A limitation imposed by shape
Saturation of the genetic code has its origin in transfer RNAs (tRNAs*), the molecules responsible for recognising genetic information and carrying the corresponding amino acid to the ribosome, the place where chain of amino acids are made into proteins following the information encoded in a given gene. However, the cavity of the ribosome into which the tRNAs have to fit means that these molecules have to adopt an L-shape, and there is very little possibility of variation between them. “It would have been to the system’s benefit to have made new amino acids because, in fact, we use more than the 20 amino acids we have, but the additional ones are incorporated through very complicated pathways that are not connected to the genetic code. And there came a point when Nature was unable to create new tRNAs that differed sufficiently from those already available without causing a problem with the identification of the correct amino acid. And this happened when 20 amino acids were reached,” explains Ribas.
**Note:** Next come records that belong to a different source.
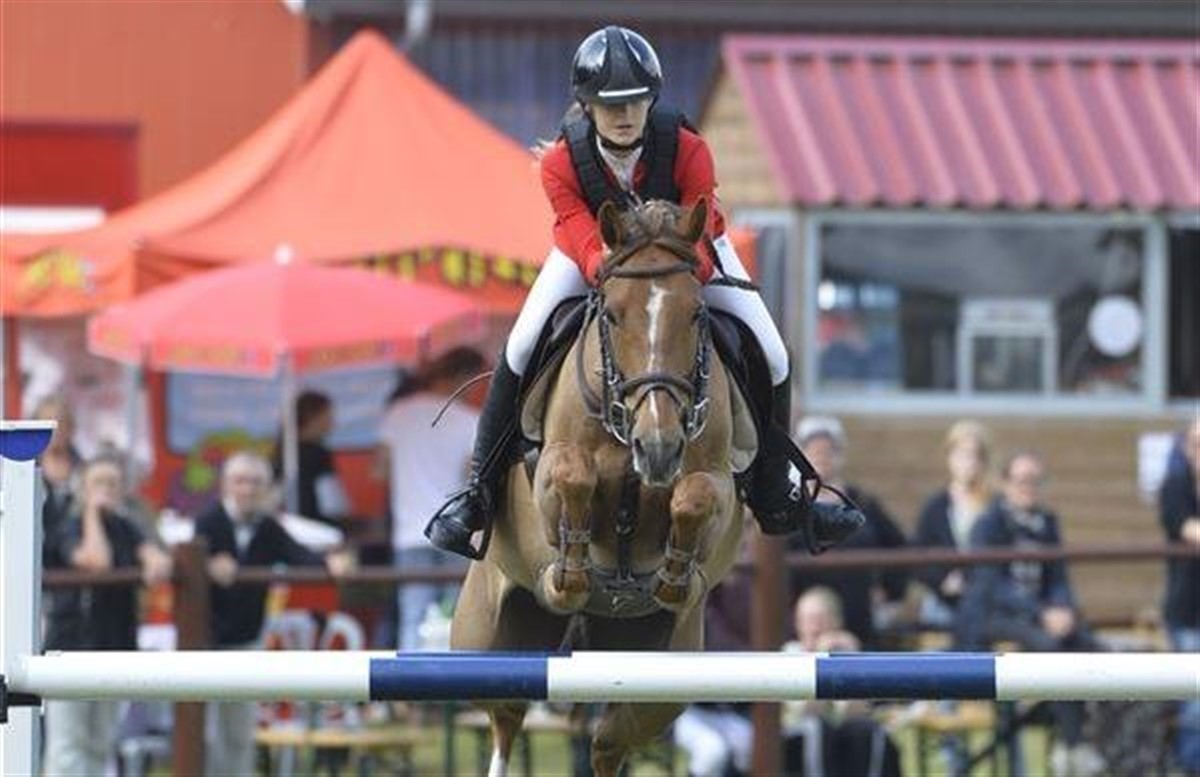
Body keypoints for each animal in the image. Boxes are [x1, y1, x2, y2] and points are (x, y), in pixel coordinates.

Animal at [451, 198, 757, 776]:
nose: (657, 447)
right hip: (482, 641)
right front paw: (567, 576)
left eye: (696, 314)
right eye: (612, 315)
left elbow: (695, 496)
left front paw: (672, 578)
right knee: (505, 715)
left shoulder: (718, 484)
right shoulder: (551, 468)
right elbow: (574, 474)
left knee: (607, 741)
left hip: (661, 679)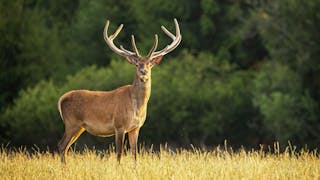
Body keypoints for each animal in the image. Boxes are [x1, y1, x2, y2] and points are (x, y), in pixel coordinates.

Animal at [57, 18, 181, 163]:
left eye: (150, 64)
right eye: (137, 64)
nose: (143, 72)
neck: (137, 108)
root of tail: (61, 99)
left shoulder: (135, 128)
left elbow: (135, 154)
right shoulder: (119, 125)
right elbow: (119, 154)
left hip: (79, 127)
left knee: (65, 147)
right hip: (72, 122)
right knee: (61, 145)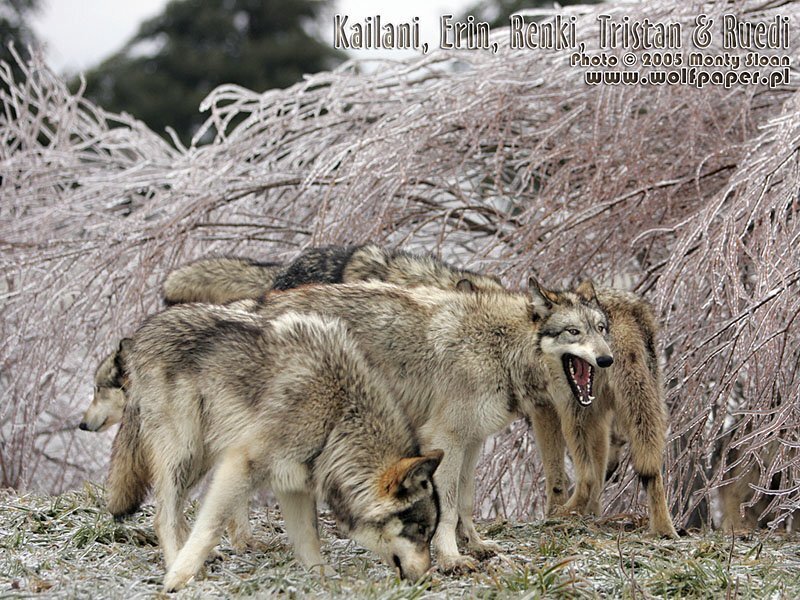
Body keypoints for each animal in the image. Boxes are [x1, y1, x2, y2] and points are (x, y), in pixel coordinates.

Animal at [108, 305, 442, 589]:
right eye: (421, 531)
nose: (428, 581)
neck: (338, 418)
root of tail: (143, 331)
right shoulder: (240, 464)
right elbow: (211, 526)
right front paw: (177, 578)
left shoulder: (295, 484)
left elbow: (309, 539)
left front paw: (323, 581)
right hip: (184, 452)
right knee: (163, 516)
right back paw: (177, 564)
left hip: (199, 460)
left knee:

Application in synthetic biology
One of the goals of synthetic biology is to increase the genetic code and to modify it to build proteins with different amino acids in order to achieve novel functions. For this purpose, researchers use organisms such as bacteria in highly controlled conditions to make proteins of given characteristics. “But this is really difficult to do and our work demonstrates that the conflict of identify between synthetic tRNAs designed in the lab and existing tRNAs has to be avoided if we are to achieve more effective biotechnological systems,” concludes the researcher.
This study has been funded by the Ministry of the Economy and Competitiveness, the Generalitat de Catalunya, the European Research Council (ERC) and the Howard Hughes Medical Institute in the US.
Saturation of recognition elements blocks evolution of new tRNA identities
Adélaïde Saint-Léger, Carla Bello-Cabrera, Pablo D. Dans, Adrian Gabriel Torres, Eva Maria Novoa, Noelia Camacho, Modesto Orozco, Fyodor A. Kondrashov, and Lluís Ribas de Pouplana
Science Advances (29 April 2016). DOI: 10.1126/sciadv.1501860
Genetic information is stored in the cell nucleus in the form of DNA. Genes hold the information to produce proteins, which are the molecules that carry out most functions in a cell and therefore in an organism. But proteins are produced outside the nucleus, in the cytoplasm.
Furthermore, genes and proteins use different languages. That used by the former is based on the letters of DNA—the 4 base types known as Adenine (A), Thymine (T), Cytosine (C) and Guanine (G). In contrast, the latter use amino acids—20 distinct molecules, which, when combined, comprise a wide variety of proteins.
The genetic code is the dictionary that that nature “invented” to be able to translate from one language to another.
Genes are very long sequences formed by DNA bases (ATGCTTTTCACC...). The code reads these in sets of three, which are called triplets or codons (ATG,CTT,TTC,ACC,...). Each codon corresponds to an amino acid. For example, the codon ATG codes for the amino acid methionine and GCT for alanine.
First, the genes are copied into a messenger RNA (mRNA), a nucleic acid with a simpler structure than that of DNA. This messenger molecule moves to the cytoplasm, where it can translate the information. The key molecules involved in this process are the ribosome, which is the protein “factory”, and transfer RNA (tRNA).
tRNA is the physical representation of the genetic code and it speaks the languages of both DNA and proteins. In this regard, these crucial molecules have a codon recognition sequence at one end, e.g. GCT, while at the other end they have the amino acid corresponding to the codon, i.e. alanine.
As the ribosome reads the mRNA, the amino acids of tRNAs start building chains to form the protein encoded by the gene.